What will be the key drivers for investments going forward? 

Abhishek Chauhan 

Future investments would be required in the telecom infrastructure space and local manufacturing of telecom equipment.

Gaurav Dixit 

The key investment driver for the sector will be the 3G service rollout, which will drive the VAS market. The launch of 3G services as well as the entry of operators in the rural and semi-urban segments will provide major opportunities for infrastructure providers. To capitalise on the opportunities presented by the rollout of new services, the union government has increased its focus on developing the domestic telecom equipment manufacturing industry. Needless to say, the launch of 3G and BWA services is expected to result in an increase in investments in supporting segments like VAS, telecom equipment manufacturing and telecom research and development.

Akshay Grover 

The telecom sector will require significant investments going forward. A key growth driver is broadband and internet penetration, which is likely to grow from about 4 per cent currently to nearly 40 per cent in the next five years.

Rohan Lobo 

High-bandwidth-dependent content services, telecom-enabled services and declining tariffs are set to drive future growth.  The National Telecom Policy, 2011 is built on consensus, a transparent regulatory framework and favourable tax and investment regime that will drive investments in the future. More investments are required to support the entire telecom ecosystem, which also includes infrastructure providers, equipment manufacturers and content providers.

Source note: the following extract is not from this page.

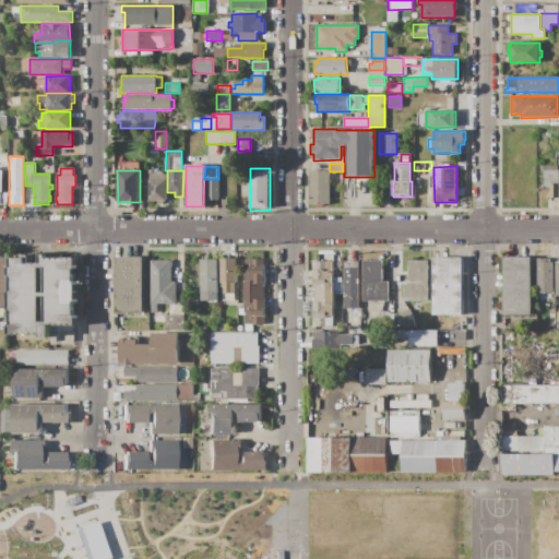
[(558,170),(558,198),(552,198),(545,198),(545,195),(539,195),(539,189),(544,189),(544,170),(558,170)]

What are your views on the current debt- equity mix in the investment portfolio of telecom players? How is it likely to change in the future? 

Abhishek Chauhan 

Currently, most operators have high debts on their balance sheets as a result of the high 3G and BWA spectrum fees. The debt-operating EBITDA ratio for most telcos is expected to increase by 1x to 2.5x. This has led to a negative impact on their credit ratings in the short term. In the near future, most operators will try to reduce the debt-equity ratio by reducing debts through consistent paybacks.

Gaurav Dixit 

Currently, most operators have a significant amount of debt in their portfolios owing to the debt raised for the 3G auctions. Operators like Bharti airtel also raised high debts for their overseas acquisitions. Most operators raised high-cost short-term debt to fund 3G spectrum fees. This amount is now being refinanced using low-cost long-term loans including ECBs. There has been an increase in ECBs as several operators have used this route to refinance their short-term borrowings. In addition, the operator capex for upgrading infrastructure to support 3G services will also increase. Fund-raising has become an uphill task for operators after the 2G scam and, therefore, they might look for equity infusion through the sale of passive infrastructure assets; not only to repay their existing debt but also to fund future network upgradation.

Akshay Grover 

In general, global telecom players have been more leveraged than their Indian counterparts. However, recently, the level of debt on the account books of a few Indian players crossed the global average, which had a negative impact on their stock prices. In the short term, the level of debt is likely to remain high owing to the high investment requirements. The situation will improve once there is consolidation in the sector and revenue growth from data and related services is realised.

Rohan Lobo 

The debt-equity ratio of listed Indian telecom operators is below 0.5 with Bharti airtel being the most comfortable. Investors are cautious about investing in tower companies given the significant investments still required for tower rollout to keep pace with demand and their heavy dependence on debt. 

Clarity in policy, and tax and investment sops would increase debt funding in the sector. While inflation and global monetary tightening could affect fund flows, bankers and investors could find it difficult to resist the Indian telecom growth story.